Dès le générique d’ouverture de Titane, nous sommes plongés dans le moteur, les huiles, les pistons d’une voiture en marche. Découpe anatomique monstrueuse et métallique d’une puissante machine. Il y a là tout le programme opératique et mythologique du film de Julia Ducournau. Tout ce qui importe se passe à l’intérieur, sous la carrosserie, sous la chair.
Puis il y a Alexia, introduite adulte dans un plan séquence où de dos elle slalome, peu vêtue, érotisée - cicatrice apparente -, chorégraphiée sous la musique des Kills. Ce salon de l’auto est la dernière scène où le film s’offre sans découpage précis et sans bruit et fureur. C’est également la scène par laquelle tout bascule.
Dans Grave comme dans Titane, il y a de la métamorphose, littéralement. Ce sont des films qui par la transformation libèrent les monstres érotiques et thanatiques. Titane est plus dur que Grave dans tous les sens du terme. Les séquences cronenbergiennes y tutoient les hallucinations lynchiennes, la mise en scène emprunte à tous les films de genre (ou à tous les genres de film) pour in fine les transcender.

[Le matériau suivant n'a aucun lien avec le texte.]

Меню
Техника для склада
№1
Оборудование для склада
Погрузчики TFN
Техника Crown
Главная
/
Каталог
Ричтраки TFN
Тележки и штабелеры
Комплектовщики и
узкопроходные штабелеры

C’est le défi immense et écrasant qui survole le film : celui d’aller plus loin, d’en montrer plus, d’en faire ressentir au spectateur l’éprouvante souffrance et l’élation mystique. Dans ses meilleurs moments le film tutoie l’inouï, se transformant en immersion enivrante et lancinante (pour peu qu’on lâche prise).
C’est le pacte que Titane propose à son spectateur : s’abandonner pour recevoir, pour voir. Le film s’allie au spectateur comme Alexia s’allie à son monstre pour résister face au vrai monstre : l’apathie.
Véritable appel à la révolte des émotions, à la réinjection d’une puissance de l’image, à une implication absolue de l’acteur et de son corps, du spectateur et de son regard, la foi de Julia Ducournau dans le cinéma est sublime. Elle en est même contagieuse.
Tout n’est pas réussi dans le film et le fil sur lequel il dance menace de rompre à tout moment. C’est aussi ce qui fait de Titane un sublime acte de foi, une promesse fait à soi-même et au public que le cinéma est là pour faire catharsis, pour conjurer le monstre à la lumière de l’écran, le détailler et lui enlever de son emprise.
Et renaître en sortant de la salle, à la réalité.